Job
Rewrite the lines below as a numbered list, leaving out blank lines and any pictures.

Data provided
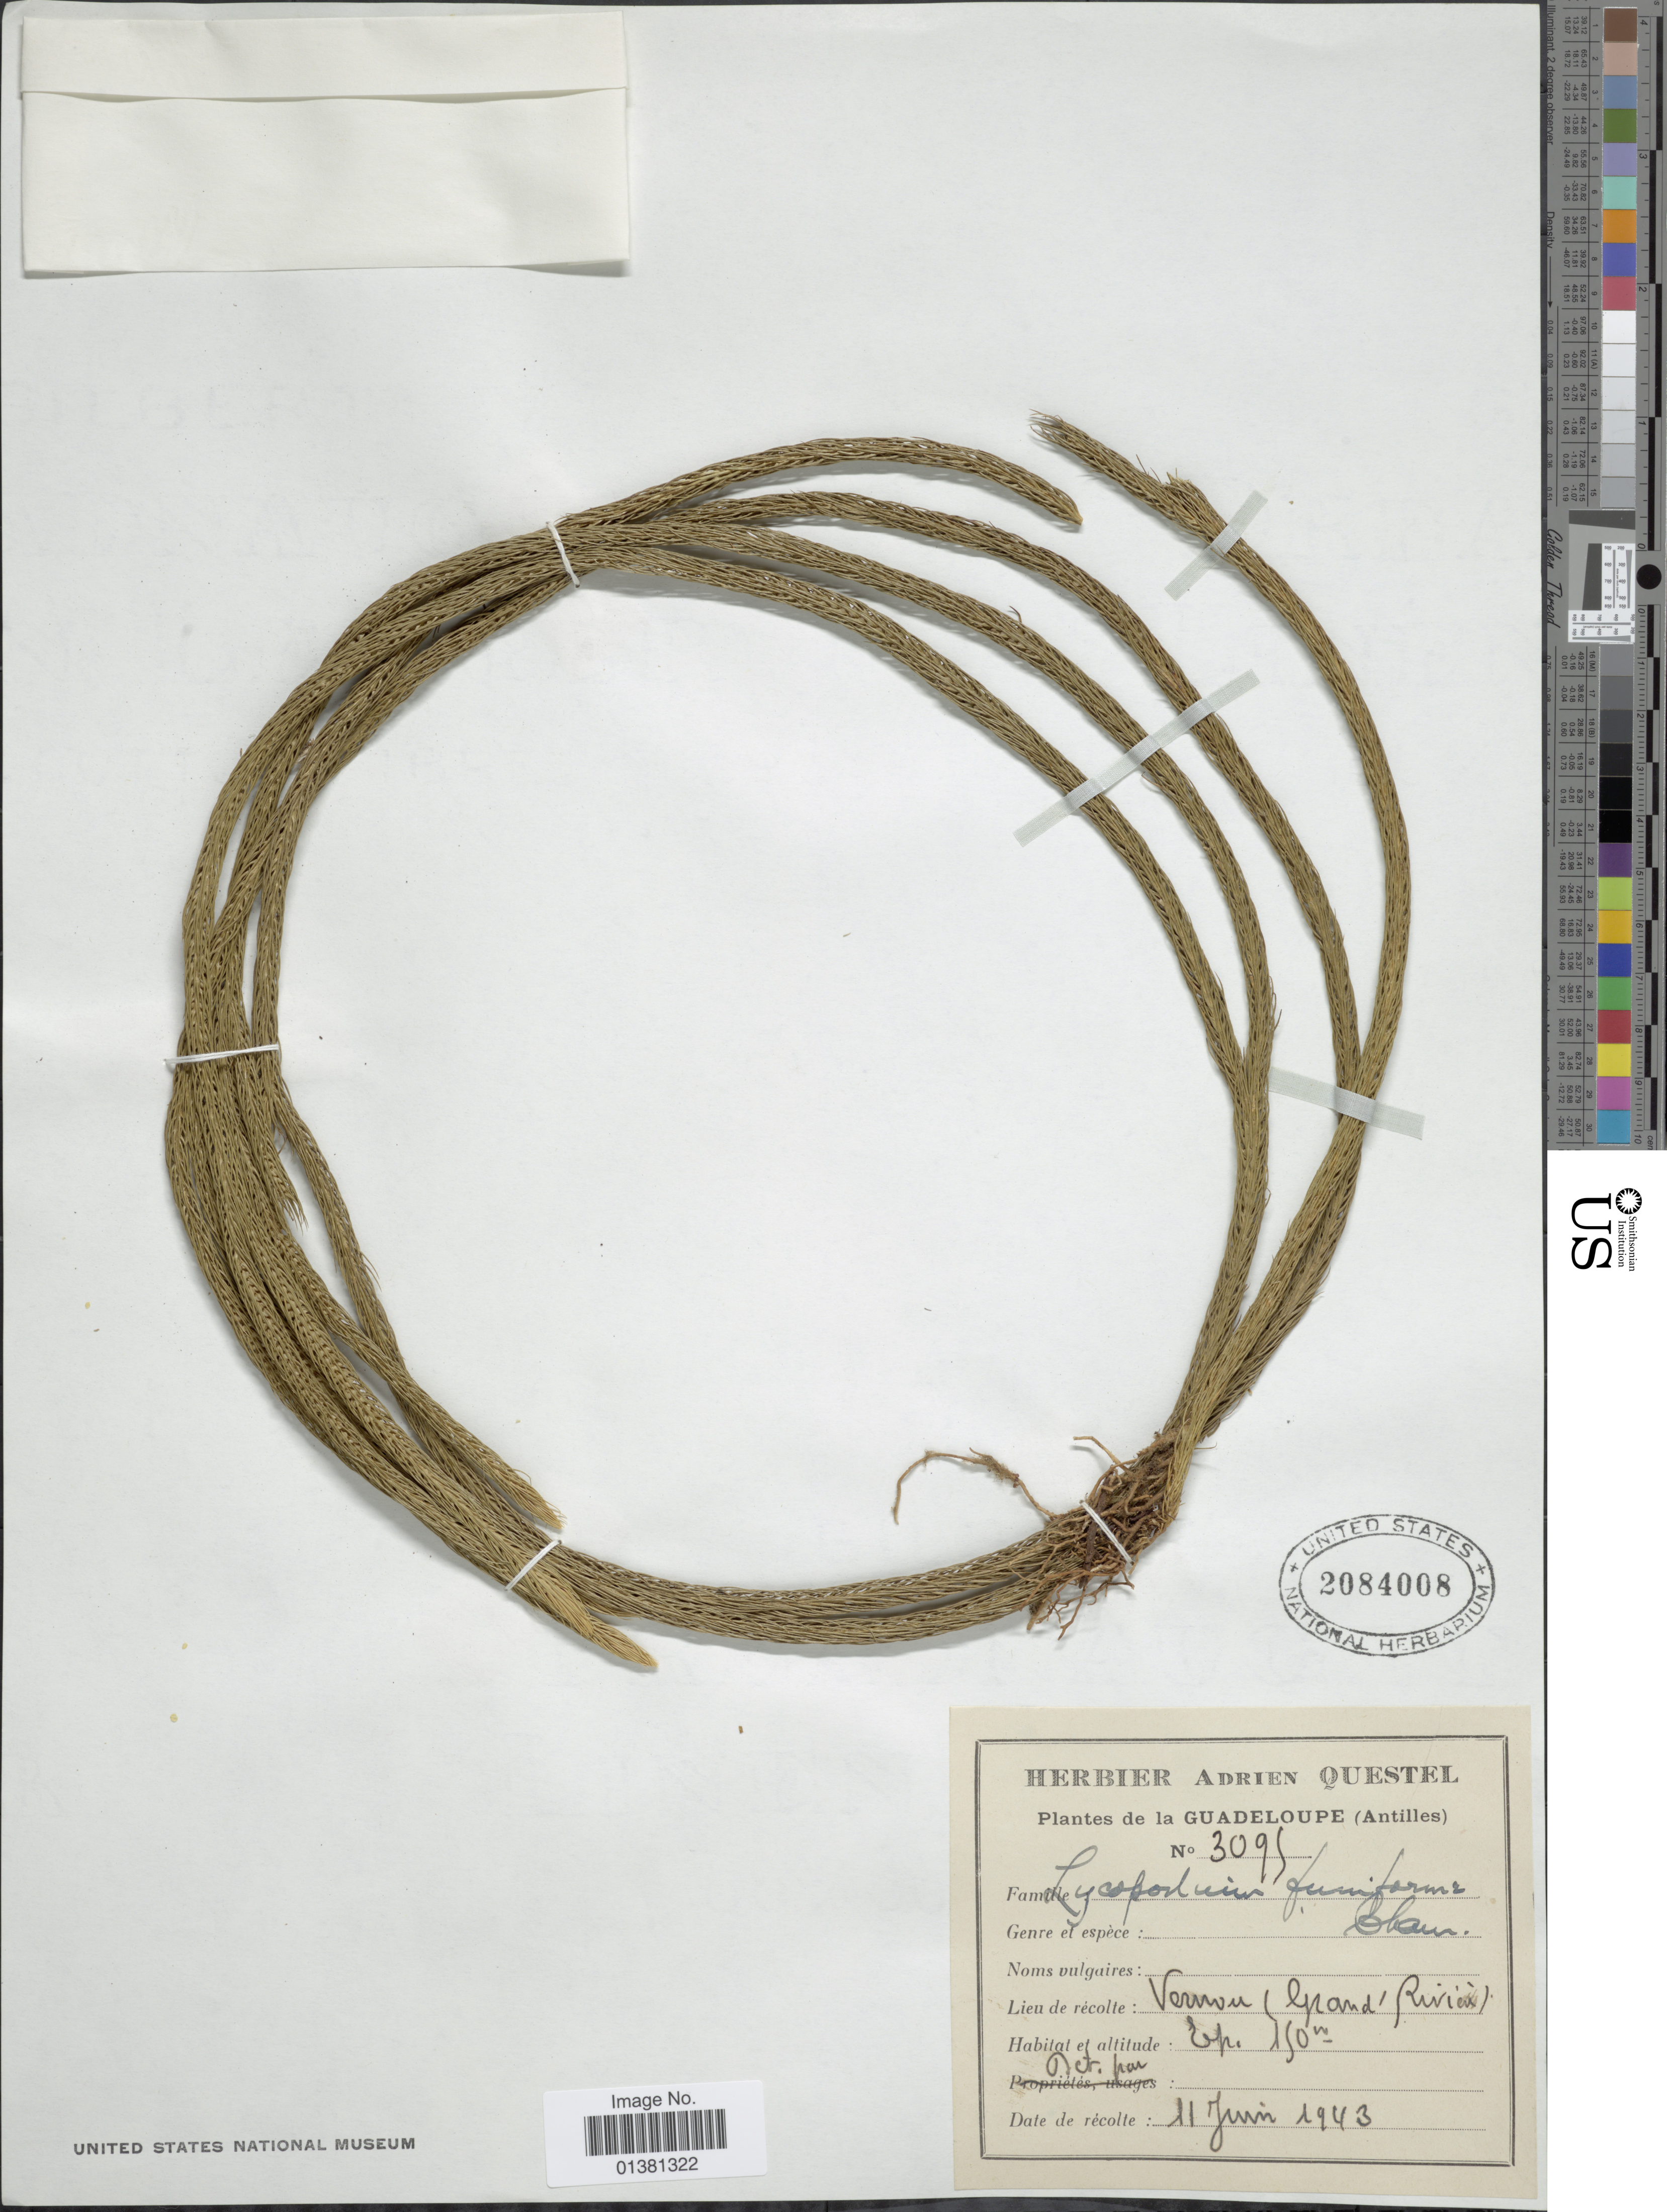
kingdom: Plantae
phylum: Tracheophyta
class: Lycopodiopsida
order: Lycopodiales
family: Lycopodiaceae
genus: Phlegmariurus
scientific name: Phlegmariurus funiformis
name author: (Cham. & Spring) B. Øllg.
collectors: ex herb. A. Questal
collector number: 3095*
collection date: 1943-06-11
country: Guadeloupe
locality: Vernvu (Grand Rivière)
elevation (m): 190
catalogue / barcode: US 2084008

Result
1. kingdom: Plantae
2. phylum: Tracheophyta
3. class: Lycopodiopsida
4. order: Lycopodiales
5. family: Lycopodiaceae
6. genus: Phlegmariurus
7. scientific name: Phlegmariurus funiformis
8. name author: (Cham. & Spring) B. Øllg.
9. collectors: ex herb. A. Questal
10. collector number: 3095*
11. collection date: 1943-06-11
12. country: Guadeloupe
13. locality: Vernvu (Grand Rivière)
14. elevation (m): 190
15. catalogue / barcode: US 2084008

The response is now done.